The issue goes beyond political point-scoring, however, and even beyond commendable proposals for reform of political donations, because it reveals a basic weakness in capitalism as it has developed in Australia.
This is a country where expectations of easy money have pushed aside ideas of innovation and entrepreneurship as the means for business to thrive.
Over the 20th century, and into this century, Australian companies have enjoyed extraordinarily high profits. Research published by Credit Suisse reveals that out of 21 countries studied, Australia, alongside South Africa, enjoyed the highest returns on equity over the years 1900 to 2013 – a 7.4 per cent real (after inflation) annual return.
The USA and New Zealand follow with returns of 6.5 per cent and 6.0 per cent respectively, but most established industrial countries, such as Germany and Japan, have had returns in the order of three to four per cent.
Those countries with the highest returns – Australia, South Africa, the USA and New Zealand – are all what economic historian Ian McLean calls “settler societies”.
These are countries where invaders, mainly from Europe, have dispossessed earlier inhabitants, and have prospered materially through exploitation of natural resources and high population growth.
In such settler societies, miners and squatters (in Australia later to be called by the more genteel term “pastoralists”) enjoyed spectacular profits. So too have land speculators, particularly in Australia, where high rates of immigration and urbanisation have continued into this century. And, of course, that high population growth has given all businesses an ever-expanding market.
The other path to quick profits, as revealed in ICAC hearings, has been through political influence. Eric Beinhocker of the Oxford Martin School records some of the extraordinary returns to lobbying in the United States. For example the pharmaceutical industry achieves a return of 77 500 per cent on lobbying for privileges dispensed by government, but only a more realistic 8 percent from developing and making drugs.
No one has measured the returns to Australia’s rent-seekers with such precision, but as recent experience shows, the benefits have been substantial.
The mining industry’s advertising campaign against a well-designed resource rent tax has delivered tremendous benefits, and more specifically, as repeal of carbon pricing shows, the coal industry has obviously made some sound investments in Canberra.
It’s much more profitable, at least for the short-run, to buy political influence to preserve an existing industrial structure than to do the hard task of investing in new energy-saving technologies. When businesspeople have been conditioned over 114 years to expect high returns, the short-term is all that counts.
In its 2013-14 Global Competitiveness Report the World Economic Forum, which assesses countries’ business competitiveness on 114 indicators, finds that on a number of indicators to do with rewarding rent-seeking Australia ranks poorly.
On indicators labelled “Diversion of public funds (to businesses, individuals or groups due to corruption)”, “Public trust in politicians”, “Irregular payments and bribes” and “Favoritism in decisions of government officials”, Australia’s does tolerably well on a world standard (for example in comparison with Nigeria), but very poorly in comparison with other high-income countries.
Australia is indeed “open for business”, provided those businesses make the right connections.

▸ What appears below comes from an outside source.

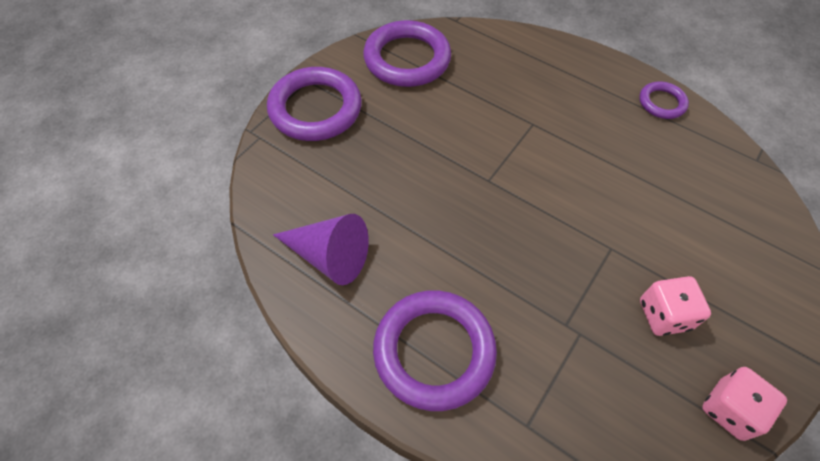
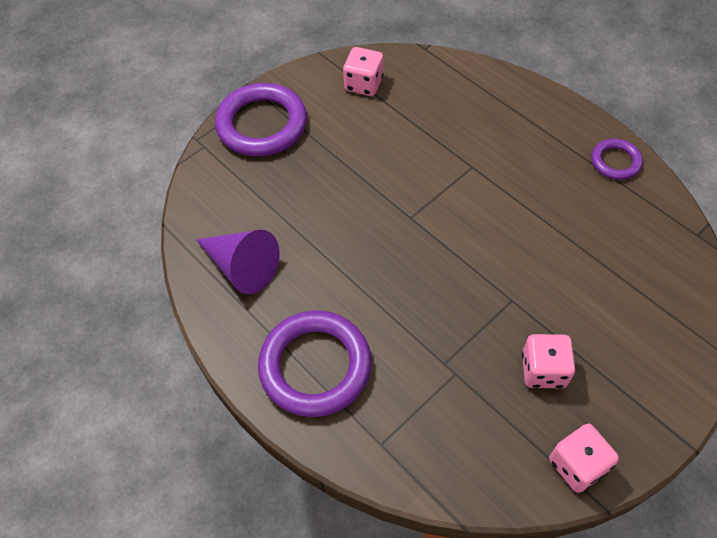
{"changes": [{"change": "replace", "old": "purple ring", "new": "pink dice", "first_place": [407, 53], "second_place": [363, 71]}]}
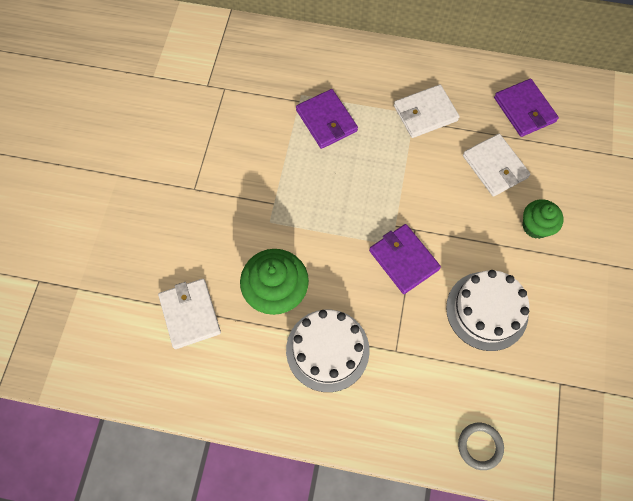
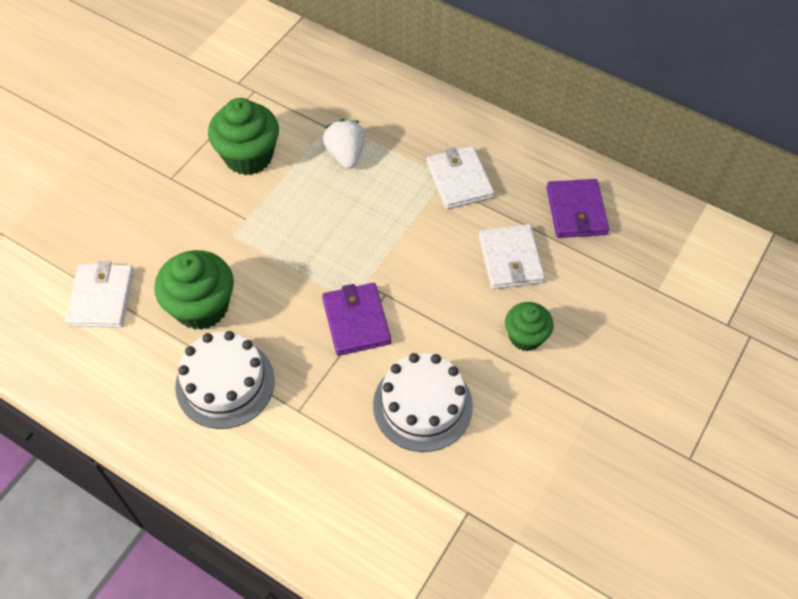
{"changes": [{"change": "rotate", "old": "white wallet", "first_place": [427, 111], "second_place": [460, 177], "degrees": 75}, {"change": "replace", "old": "purple wallet", "new": "white strawberry", "first_place": [327, 119], "second_place": [344, 144]}, {"change": "delete", "old": "grey ring", "first_place": [481, 446]}, {"change": "insert", "new": "green cupcake", "second_place": [243, 136]}]}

The age of entitlement is alive and well in Australia. Governments of all persuasions dispense favours at public expense to those who can buy political influence — commission agents hawking financial products, “salary packagers” helping firms avoid tax, licensed clubs, private health insurers, toll road operators, and pharmacists, to list a few more recent examples.
It’s a lazy business culture, making for unearned wealth and contributing to the notion that there is little connection between contribution and reward. While corporations and their industry associations have been the greatest rorters, the culture has infected parts of the union movement as well – if a few bosses are taking unearned billions from the system, why shouldn’t the workers and their unions pocket a few million among themselves?
The greatest cost of this business culture, however, is in terms of expectations of profits. When rent-seeking and protection of privilege can yield such high returns, real investment – in physical plant, in innovation, in low carbon technologies, in human capital, in risky start-ups – is a mug’s game.
While the Rudd-Gillard Government allowed itself to be bullied by rent-seekers, the Abbott Government is welcoming them with open arms. Either way, Australia is left poorly equipped in a world where the long-term rewards will go to those with more modest and realistic expectations of profitability.